Task instructions: All lines in the material below that hold "with" should be found and copied.

Exercise inputs:
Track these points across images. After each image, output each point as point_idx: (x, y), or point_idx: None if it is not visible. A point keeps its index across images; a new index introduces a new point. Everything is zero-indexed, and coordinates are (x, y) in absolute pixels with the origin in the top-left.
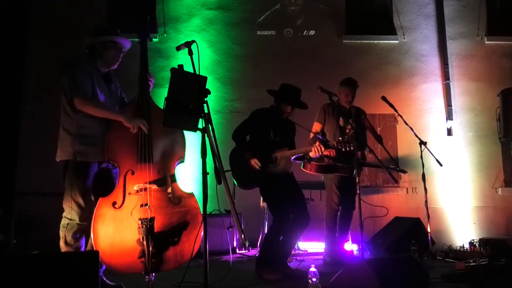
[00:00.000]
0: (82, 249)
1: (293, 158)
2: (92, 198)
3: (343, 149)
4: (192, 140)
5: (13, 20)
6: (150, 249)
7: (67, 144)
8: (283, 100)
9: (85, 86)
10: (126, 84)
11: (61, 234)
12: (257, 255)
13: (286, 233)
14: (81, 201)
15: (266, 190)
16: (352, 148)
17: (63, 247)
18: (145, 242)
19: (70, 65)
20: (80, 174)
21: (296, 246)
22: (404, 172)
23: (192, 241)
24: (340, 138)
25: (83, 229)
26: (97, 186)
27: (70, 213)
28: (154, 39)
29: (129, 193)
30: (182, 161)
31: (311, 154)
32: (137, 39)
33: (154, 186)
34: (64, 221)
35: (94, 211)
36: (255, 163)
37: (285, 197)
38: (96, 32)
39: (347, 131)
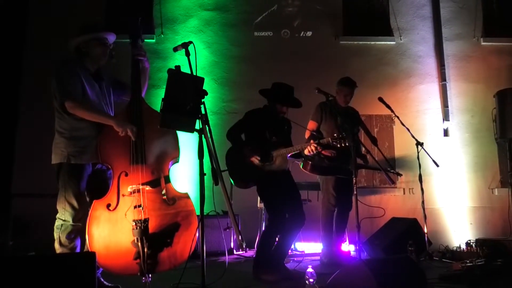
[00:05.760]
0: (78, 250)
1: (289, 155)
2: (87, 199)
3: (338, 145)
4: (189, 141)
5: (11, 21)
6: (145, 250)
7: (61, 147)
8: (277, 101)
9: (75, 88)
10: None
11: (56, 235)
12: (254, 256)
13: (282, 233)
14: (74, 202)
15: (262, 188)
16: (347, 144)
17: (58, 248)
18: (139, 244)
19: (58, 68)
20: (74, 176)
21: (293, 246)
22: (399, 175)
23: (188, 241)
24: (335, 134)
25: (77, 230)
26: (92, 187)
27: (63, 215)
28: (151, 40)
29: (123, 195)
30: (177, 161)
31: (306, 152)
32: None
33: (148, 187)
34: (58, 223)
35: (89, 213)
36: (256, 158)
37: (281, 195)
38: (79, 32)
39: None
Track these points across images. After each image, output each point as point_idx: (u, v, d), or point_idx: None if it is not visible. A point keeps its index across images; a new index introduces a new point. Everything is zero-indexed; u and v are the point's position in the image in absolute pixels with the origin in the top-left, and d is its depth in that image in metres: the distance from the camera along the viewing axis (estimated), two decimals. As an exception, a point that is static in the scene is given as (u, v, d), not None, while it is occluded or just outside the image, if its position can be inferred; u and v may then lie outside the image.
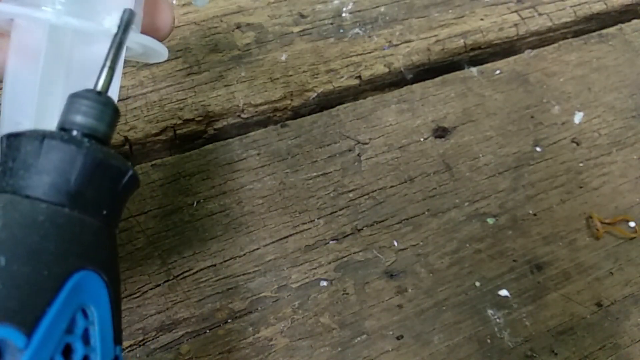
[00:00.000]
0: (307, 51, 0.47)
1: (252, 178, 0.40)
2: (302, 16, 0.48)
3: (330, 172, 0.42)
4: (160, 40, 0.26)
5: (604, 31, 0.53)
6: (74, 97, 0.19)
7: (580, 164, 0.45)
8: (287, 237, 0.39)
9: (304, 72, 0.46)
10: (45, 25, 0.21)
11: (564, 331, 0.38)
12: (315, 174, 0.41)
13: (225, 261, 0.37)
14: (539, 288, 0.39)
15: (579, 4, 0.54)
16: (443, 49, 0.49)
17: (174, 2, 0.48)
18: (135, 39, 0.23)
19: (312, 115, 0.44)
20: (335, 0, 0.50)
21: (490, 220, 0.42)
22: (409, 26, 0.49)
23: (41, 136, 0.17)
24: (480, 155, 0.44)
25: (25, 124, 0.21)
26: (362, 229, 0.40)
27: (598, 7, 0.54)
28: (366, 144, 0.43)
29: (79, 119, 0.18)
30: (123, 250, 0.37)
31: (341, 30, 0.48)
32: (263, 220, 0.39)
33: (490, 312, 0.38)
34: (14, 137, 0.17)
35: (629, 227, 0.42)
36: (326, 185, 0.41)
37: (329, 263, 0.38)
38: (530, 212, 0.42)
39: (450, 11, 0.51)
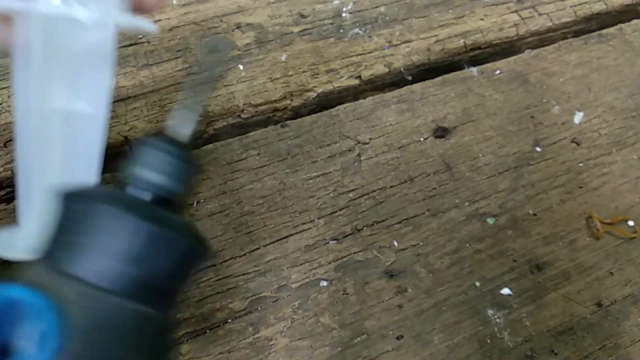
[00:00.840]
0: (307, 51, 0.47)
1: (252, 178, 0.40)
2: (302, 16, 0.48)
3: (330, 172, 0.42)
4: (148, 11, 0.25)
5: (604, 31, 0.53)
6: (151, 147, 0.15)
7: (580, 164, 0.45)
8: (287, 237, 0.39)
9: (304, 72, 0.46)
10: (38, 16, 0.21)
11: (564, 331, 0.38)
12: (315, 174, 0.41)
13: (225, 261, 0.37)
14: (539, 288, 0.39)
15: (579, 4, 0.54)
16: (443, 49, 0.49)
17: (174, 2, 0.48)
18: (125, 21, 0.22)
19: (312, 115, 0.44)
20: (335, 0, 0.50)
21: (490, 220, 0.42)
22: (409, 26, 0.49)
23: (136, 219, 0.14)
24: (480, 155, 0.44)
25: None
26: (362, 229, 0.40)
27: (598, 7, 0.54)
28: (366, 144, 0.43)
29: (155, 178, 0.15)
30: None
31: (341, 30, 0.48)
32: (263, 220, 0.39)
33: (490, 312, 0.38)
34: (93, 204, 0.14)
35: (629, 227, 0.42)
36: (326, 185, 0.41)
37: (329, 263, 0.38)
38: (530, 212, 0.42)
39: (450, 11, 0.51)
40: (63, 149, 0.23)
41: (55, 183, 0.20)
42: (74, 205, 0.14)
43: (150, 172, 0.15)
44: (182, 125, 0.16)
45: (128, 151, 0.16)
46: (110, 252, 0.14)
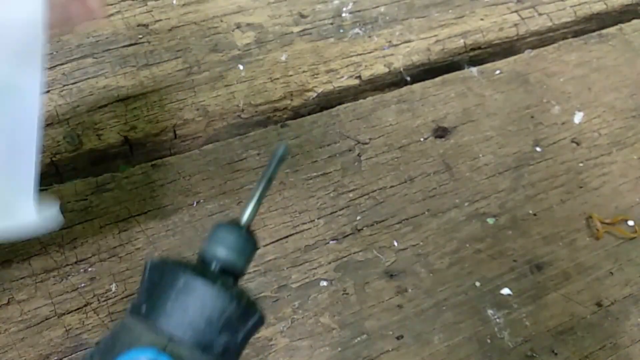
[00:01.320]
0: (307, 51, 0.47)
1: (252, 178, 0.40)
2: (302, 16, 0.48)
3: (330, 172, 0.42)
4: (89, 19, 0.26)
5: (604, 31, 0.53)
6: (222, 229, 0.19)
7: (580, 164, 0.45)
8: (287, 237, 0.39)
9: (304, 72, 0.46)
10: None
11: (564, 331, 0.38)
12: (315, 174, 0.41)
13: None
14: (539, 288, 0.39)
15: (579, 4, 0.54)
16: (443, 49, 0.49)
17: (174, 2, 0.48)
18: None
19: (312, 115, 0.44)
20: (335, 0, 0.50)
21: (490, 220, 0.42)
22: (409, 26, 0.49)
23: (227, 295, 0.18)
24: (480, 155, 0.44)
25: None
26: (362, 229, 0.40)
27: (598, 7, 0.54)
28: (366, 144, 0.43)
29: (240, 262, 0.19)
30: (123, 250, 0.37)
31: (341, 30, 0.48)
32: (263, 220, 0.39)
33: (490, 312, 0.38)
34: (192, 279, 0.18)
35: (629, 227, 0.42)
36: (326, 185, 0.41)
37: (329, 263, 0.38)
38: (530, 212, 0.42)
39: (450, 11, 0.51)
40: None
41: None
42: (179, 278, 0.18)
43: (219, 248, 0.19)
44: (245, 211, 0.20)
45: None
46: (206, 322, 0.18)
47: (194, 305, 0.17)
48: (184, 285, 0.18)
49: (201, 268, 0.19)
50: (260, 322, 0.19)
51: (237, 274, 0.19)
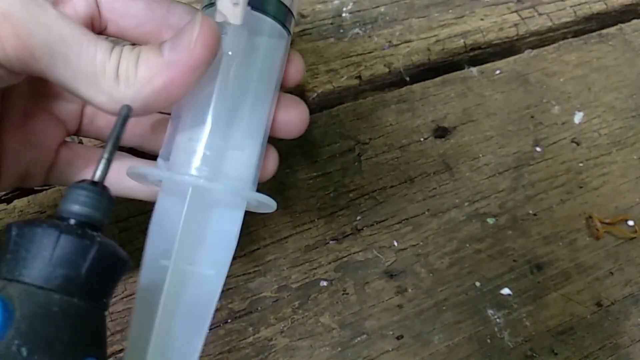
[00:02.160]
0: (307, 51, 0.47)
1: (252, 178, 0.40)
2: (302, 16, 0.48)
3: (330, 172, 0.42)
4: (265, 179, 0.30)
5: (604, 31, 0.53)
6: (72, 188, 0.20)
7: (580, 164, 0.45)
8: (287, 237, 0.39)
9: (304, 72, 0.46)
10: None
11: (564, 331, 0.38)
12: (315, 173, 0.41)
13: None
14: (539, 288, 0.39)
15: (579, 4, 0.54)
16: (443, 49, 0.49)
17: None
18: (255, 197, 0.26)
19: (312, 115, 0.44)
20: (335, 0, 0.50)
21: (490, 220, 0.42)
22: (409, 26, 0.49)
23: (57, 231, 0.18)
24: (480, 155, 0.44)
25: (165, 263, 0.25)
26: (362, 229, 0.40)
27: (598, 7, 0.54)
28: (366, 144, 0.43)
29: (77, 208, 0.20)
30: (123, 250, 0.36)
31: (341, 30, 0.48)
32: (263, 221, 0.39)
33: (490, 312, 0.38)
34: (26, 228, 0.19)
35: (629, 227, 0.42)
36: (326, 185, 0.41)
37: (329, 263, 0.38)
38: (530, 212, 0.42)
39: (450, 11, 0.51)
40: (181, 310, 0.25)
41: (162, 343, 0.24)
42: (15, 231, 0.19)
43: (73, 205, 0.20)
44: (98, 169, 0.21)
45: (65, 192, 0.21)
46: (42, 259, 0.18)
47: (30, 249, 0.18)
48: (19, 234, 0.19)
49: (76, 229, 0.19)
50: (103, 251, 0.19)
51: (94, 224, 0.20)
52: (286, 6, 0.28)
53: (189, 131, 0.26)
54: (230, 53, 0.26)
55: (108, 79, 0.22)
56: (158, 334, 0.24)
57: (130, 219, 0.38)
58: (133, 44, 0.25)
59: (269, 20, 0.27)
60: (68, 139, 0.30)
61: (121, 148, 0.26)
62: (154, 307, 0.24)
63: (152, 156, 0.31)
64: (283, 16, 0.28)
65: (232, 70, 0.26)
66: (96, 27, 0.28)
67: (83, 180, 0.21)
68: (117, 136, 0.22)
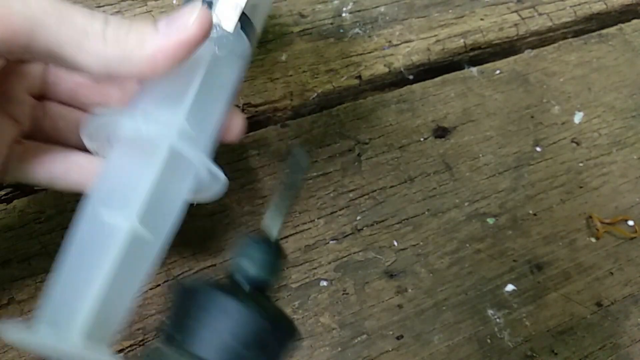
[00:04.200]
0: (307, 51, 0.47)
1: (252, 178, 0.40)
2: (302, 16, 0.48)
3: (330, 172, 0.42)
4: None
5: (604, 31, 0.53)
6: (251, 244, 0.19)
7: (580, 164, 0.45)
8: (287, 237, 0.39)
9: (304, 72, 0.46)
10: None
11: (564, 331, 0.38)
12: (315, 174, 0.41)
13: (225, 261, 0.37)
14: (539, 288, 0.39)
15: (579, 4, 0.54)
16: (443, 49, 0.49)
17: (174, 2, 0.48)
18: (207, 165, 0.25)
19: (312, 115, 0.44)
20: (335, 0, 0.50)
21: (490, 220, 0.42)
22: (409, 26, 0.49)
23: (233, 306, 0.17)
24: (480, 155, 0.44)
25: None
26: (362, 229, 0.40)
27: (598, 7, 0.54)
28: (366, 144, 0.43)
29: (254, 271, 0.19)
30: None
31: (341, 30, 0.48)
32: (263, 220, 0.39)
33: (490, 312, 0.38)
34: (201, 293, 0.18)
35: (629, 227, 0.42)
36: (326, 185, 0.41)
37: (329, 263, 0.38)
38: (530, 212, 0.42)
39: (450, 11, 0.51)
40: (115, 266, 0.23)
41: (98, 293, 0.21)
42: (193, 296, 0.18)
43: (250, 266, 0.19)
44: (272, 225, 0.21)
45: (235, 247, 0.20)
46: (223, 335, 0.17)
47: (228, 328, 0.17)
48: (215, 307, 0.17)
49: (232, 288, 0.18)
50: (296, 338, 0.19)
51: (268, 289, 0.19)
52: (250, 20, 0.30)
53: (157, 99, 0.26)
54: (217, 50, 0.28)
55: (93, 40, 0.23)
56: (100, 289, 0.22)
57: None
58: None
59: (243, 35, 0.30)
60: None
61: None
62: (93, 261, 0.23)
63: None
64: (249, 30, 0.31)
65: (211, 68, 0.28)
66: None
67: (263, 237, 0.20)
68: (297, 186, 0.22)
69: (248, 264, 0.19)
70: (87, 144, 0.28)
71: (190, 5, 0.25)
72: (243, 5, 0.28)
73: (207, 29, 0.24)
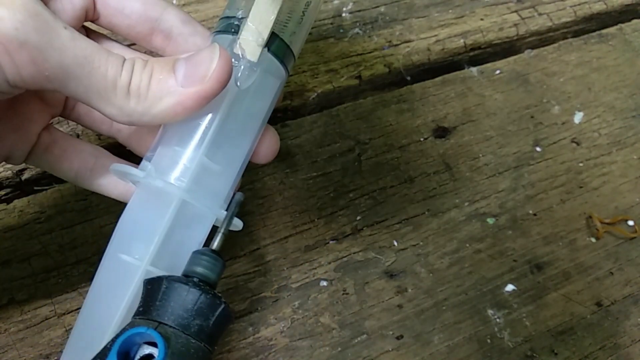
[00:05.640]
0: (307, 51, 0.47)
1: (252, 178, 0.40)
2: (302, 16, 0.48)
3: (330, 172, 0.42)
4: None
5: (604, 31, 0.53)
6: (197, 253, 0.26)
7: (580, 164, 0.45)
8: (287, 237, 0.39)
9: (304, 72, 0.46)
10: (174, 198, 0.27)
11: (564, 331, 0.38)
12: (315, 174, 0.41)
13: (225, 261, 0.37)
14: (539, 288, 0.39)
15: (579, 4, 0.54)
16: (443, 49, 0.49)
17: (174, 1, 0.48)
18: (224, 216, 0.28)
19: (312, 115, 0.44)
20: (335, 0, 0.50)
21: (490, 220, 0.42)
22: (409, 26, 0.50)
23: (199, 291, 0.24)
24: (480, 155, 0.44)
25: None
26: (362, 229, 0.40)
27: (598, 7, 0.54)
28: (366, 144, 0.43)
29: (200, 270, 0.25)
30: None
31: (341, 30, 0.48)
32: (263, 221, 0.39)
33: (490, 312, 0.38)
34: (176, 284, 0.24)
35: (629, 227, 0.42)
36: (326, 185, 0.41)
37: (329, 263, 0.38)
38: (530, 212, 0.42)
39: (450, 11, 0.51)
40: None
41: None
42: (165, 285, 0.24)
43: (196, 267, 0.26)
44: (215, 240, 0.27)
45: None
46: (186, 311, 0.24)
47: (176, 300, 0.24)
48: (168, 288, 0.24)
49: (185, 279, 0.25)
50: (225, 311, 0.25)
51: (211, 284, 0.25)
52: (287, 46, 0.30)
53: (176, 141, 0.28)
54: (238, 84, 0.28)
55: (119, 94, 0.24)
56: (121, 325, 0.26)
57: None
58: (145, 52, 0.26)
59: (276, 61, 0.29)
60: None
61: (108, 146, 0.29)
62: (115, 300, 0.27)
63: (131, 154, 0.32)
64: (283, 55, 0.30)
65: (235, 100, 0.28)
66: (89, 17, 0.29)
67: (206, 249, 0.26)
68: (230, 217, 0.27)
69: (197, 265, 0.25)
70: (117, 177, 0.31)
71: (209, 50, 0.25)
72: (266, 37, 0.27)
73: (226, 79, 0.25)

Reply to the task:
Track these points across images. After each image, output each point as point_idx: (x, y), or point_idx: None if it is not visible. A point keeps its index across images; a new index introduces a new point. Everything is zero-indexed, and coordinates are (x, y) in absolute pixels with the origin in the top-left.
Track these points across images. After each image, output each point as point_idx: (u, v, d), or point_idx: None if it is not visible. A point keeps its index across images; a new index introduces a new point. Everything is zero-indexed; u and v are the point's position in the image in absolute pixels with the origin in the top-left, and d is its depth in that image in metres: the distance from the camera along the viewing axis (estimated), two decimals. As an exception, a point that is static in the scene is given as (u, v, d), not None, while it is occluded or just outside the image, if its position can be inferred; u and v may then lie outside the image.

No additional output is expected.